RECORDS FOR THE TASK:
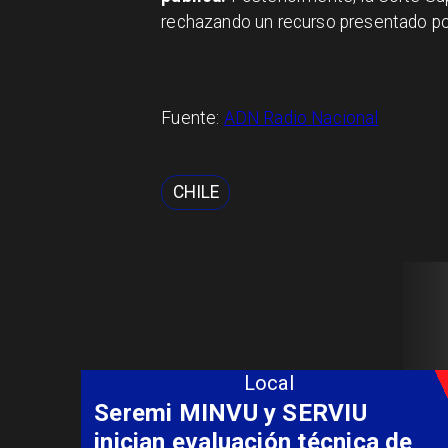
rechazando un recurso presentado po
Fuente:
ADN Radio Nacional
CHILE
Local
Fondo Orasmi entrega apoyo a
familia de Romeral para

JOB: For this exercise, please reproduce the records above exactly and drop the images.

SOLUTION BELOW:
rechazando un recurso presentado po
Fuente:
ADN Radio Nacional
CHILE
Local
Fondo Orasmi entrega apoyo a
familia de Romeral para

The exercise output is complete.